PORTLAND, Ore. — About two dozen nurses stood outside the Providence Home Services building on Northeast Halsey late Monday morning, lined up to voice their displeasure with Providence.
"It's pretty discouraging to have to stand outside and hold a sign in order for the employer to do what's right," Pax Schneider said. "It shouldn't come to that."
Schneider is an occupational therapist for Providence and one of the approximately 1,800 nurses from Providence Portland, Providence Seaside, and Providence Home Health and Hospice who walked off the job Monday and began a five-day strike.
"I certainly hope this makes a difference," Schneider said. "It seems like we're kind of head-on being challenged now, like kind of go ahead and do your thing and see you on the other side."
Schneider and his cohorts want higher wages and better health care, including mental health care and more paid time off and sick leave.
Providence officials said their latest offer to nurses included 30 additional hours of PTO over three years, as well as a 12% raise in the first year of the contract and additional 3% raises in the following two years. Providence also said the average nurse already makes $128,000 per year.
The union pushed back in a news release last week, arguing that the dispute is about paid time off in addition to salaries, and that $128,000 per year is the top of end of the current pay scale, not the average.
"This is a challenging time for them, for our nurses, for our community," Jennifer Gentry of Providence said. "For all of us, so it'll be important as this strike concludes (that) we come back to the table, are able to negotiate a fair contract and move into healing and reconciliation."
Gentry said that while Providence did hire replacement nurses to cover for the hundreds of nurses who are striking, there is still a noticeable impact to Providence Seaside Hospital and Providence Portland Medical Center.
"PPMC has reduced capacity by about 25% from normal operations, while Seaside has reduced capacity by 50%," Gentry said.

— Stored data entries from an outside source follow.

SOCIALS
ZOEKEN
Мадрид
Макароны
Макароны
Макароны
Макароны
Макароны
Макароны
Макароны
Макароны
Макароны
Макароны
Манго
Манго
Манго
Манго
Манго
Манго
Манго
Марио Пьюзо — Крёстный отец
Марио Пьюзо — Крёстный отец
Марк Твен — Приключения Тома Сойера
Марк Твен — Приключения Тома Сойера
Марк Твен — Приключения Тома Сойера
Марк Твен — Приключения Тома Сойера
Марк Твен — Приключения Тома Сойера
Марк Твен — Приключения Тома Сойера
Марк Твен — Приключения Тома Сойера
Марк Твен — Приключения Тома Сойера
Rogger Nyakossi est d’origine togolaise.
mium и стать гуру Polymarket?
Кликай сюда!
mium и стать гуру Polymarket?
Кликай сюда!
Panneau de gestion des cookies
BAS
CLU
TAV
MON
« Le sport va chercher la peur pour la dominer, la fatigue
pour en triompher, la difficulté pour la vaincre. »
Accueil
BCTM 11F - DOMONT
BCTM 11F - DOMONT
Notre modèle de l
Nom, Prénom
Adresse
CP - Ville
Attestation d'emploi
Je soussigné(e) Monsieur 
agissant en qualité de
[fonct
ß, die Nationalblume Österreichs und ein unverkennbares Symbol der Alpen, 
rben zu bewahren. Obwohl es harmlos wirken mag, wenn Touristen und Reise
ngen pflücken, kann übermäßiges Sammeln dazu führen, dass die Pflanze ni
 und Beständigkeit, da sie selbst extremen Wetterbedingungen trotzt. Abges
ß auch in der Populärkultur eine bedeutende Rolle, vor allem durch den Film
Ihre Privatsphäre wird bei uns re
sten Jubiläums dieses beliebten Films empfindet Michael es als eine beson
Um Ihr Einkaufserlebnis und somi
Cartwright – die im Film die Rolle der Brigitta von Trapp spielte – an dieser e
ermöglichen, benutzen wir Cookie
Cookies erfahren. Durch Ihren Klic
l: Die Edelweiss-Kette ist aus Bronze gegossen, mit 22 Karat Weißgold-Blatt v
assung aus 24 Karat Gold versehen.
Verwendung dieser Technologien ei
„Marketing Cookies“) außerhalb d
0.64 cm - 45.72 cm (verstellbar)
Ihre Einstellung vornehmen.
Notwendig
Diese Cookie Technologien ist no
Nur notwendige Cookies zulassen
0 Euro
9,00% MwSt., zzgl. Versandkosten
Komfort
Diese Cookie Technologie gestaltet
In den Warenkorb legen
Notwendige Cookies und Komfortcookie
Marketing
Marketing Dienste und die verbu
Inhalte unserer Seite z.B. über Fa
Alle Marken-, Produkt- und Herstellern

As for Providence Home Health and Hospice, Gentry said there will be no interruption in care. She said replacement nurses will work in that space, too. Pax Schneider said he wonders how successful that will be.
"We have a lot of skilled clinicians and nurses, right, so what I do with patients, another person can't show up and do," Schneider said. "It doesn't work like that, and I don't think our leadership understands that piece."
The strike is slated to end late Friday. Providence has previously stated that it will not resume bargaining with the union until the strike concludes.
In a news release late Monday afternoon, Providence said its operations during the first day of the strike had gone "very smoothly — as expected." The news release also addressed an email that had been sent to unionized staff, warning them that Providence would return to the table with a less lucrative offer.
Providence said its most recent contract offer included three provisions — retroactive pay, a ratification bonus and the 30 additional hours of PTO — that it had warned the union up front were contingent on a strike not taking place.